(Dataset records)
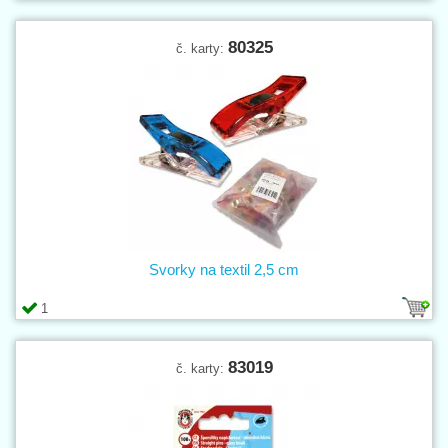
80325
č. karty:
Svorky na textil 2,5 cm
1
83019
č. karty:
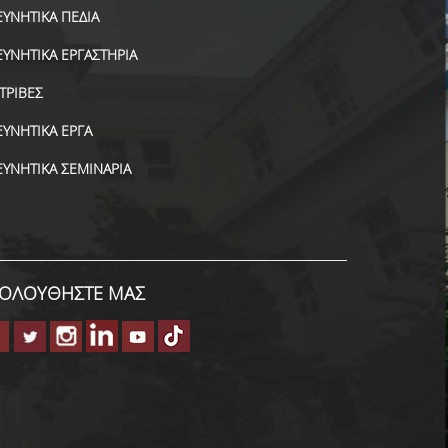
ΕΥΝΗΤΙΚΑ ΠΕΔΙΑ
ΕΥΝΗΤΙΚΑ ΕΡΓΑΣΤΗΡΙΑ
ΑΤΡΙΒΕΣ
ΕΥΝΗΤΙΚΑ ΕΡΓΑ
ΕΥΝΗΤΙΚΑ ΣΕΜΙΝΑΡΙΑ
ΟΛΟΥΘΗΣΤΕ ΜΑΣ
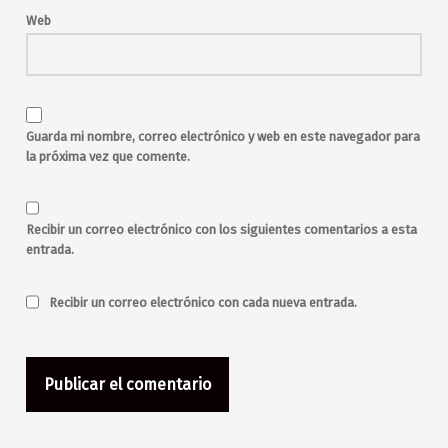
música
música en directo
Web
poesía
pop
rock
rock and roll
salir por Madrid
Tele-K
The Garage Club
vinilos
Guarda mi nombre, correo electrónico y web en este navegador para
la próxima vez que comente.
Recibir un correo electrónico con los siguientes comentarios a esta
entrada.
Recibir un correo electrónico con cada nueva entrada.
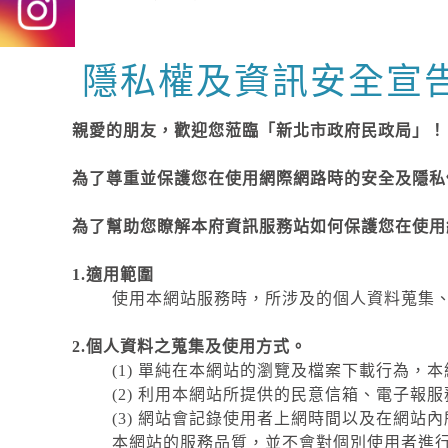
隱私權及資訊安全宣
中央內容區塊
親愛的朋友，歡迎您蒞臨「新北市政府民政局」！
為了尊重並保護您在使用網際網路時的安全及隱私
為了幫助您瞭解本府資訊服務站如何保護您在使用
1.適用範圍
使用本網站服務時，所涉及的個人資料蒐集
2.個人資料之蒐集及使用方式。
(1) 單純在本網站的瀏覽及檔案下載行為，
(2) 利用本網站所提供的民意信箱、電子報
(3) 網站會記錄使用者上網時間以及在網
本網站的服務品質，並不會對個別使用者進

--

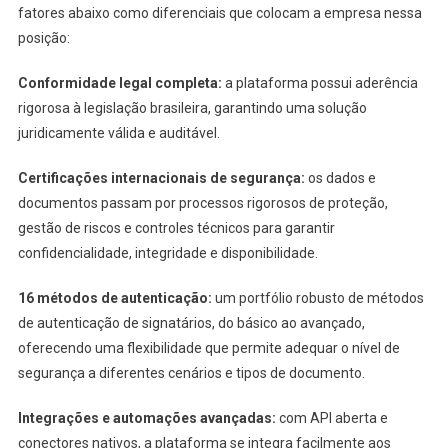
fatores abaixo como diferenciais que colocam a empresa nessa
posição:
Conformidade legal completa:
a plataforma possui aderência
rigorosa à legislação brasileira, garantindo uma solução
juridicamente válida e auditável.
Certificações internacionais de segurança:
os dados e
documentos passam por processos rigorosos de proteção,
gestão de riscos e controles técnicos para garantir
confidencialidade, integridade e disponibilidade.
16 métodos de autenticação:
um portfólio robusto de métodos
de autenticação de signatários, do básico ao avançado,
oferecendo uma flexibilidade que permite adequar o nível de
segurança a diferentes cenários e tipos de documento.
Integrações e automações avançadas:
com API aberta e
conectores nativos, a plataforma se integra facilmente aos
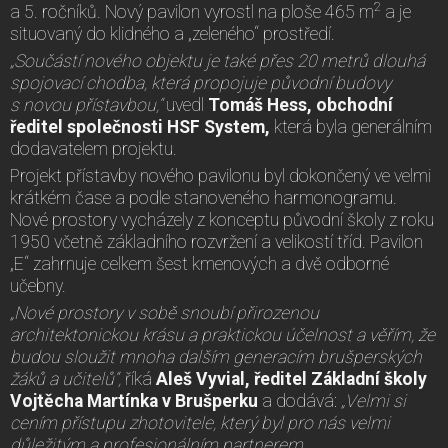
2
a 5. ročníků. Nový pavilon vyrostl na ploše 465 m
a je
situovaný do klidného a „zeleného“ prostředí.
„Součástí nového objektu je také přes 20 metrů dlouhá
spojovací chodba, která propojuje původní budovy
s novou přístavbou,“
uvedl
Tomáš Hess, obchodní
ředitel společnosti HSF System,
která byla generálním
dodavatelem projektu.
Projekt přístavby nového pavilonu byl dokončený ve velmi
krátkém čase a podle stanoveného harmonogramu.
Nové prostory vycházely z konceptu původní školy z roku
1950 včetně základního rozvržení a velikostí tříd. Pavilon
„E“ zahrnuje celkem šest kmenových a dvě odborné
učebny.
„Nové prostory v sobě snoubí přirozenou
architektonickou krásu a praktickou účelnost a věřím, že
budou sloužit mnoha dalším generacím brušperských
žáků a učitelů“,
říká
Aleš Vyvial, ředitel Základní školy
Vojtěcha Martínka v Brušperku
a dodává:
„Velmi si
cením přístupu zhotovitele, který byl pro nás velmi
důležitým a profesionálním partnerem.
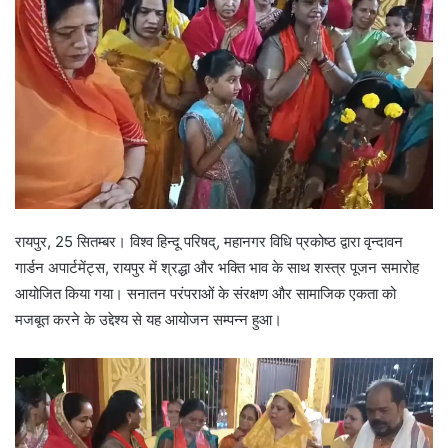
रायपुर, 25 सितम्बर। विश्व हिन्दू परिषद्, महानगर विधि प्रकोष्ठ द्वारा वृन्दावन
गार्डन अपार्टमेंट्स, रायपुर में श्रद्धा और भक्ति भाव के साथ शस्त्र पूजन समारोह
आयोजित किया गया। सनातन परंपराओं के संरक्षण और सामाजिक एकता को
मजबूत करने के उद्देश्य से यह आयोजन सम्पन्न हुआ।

==

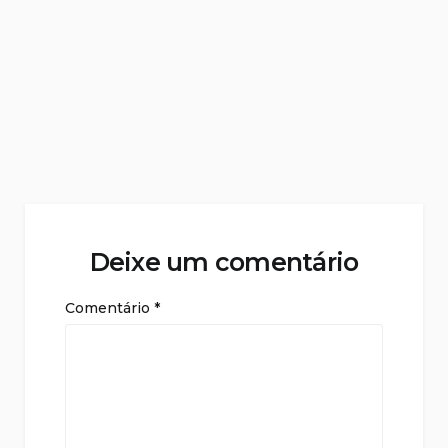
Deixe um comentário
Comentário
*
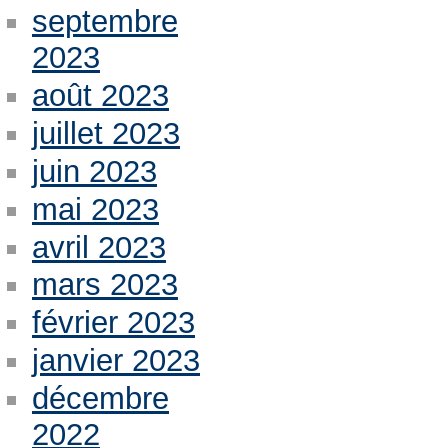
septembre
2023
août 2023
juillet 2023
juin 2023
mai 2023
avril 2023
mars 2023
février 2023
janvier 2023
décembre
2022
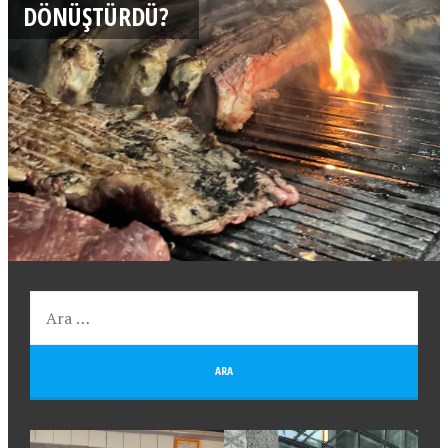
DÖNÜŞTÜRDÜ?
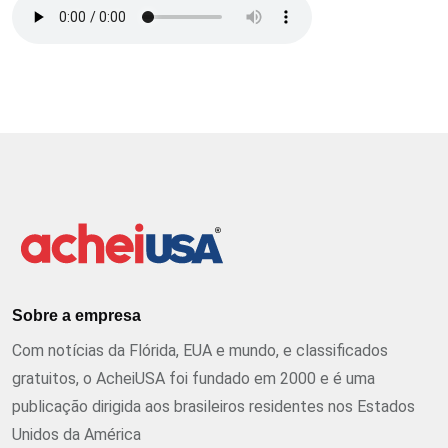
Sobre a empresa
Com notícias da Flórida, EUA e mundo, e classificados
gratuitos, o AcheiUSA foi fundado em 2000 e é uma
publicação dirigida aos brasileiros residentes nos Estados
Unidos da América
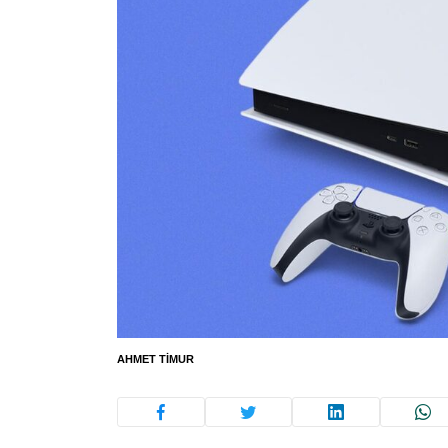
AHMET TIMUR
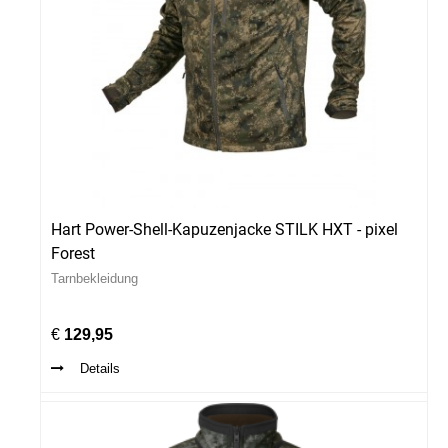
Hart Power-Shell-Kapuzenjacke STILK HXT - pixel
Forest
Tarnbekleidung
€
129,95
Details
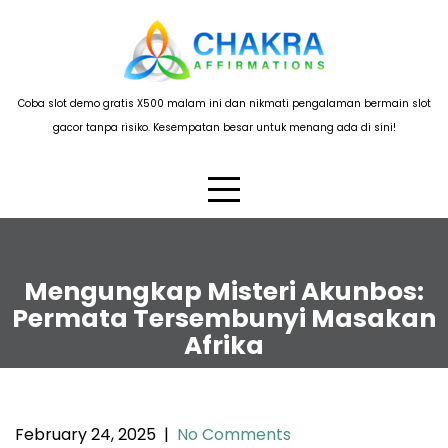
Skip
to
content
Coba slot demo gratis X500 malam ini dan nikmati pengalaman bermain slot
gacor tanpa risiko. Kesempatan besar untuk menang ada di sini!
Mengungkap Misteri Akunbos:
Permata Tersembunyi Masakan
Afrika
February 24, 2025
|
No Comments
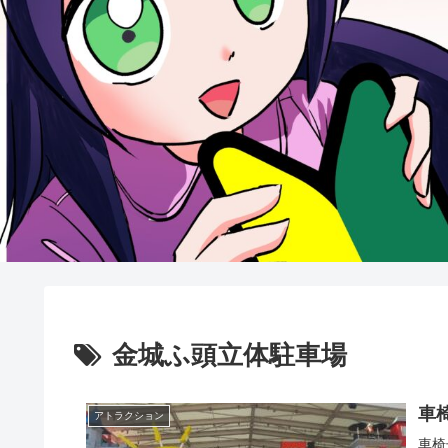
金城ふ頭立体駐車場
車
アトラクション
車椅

EXERCISE DESCRIPTION:
Your answer should be a single number: how many lines in the data above include "prostory"?

COMPLETED EXERCISE:
2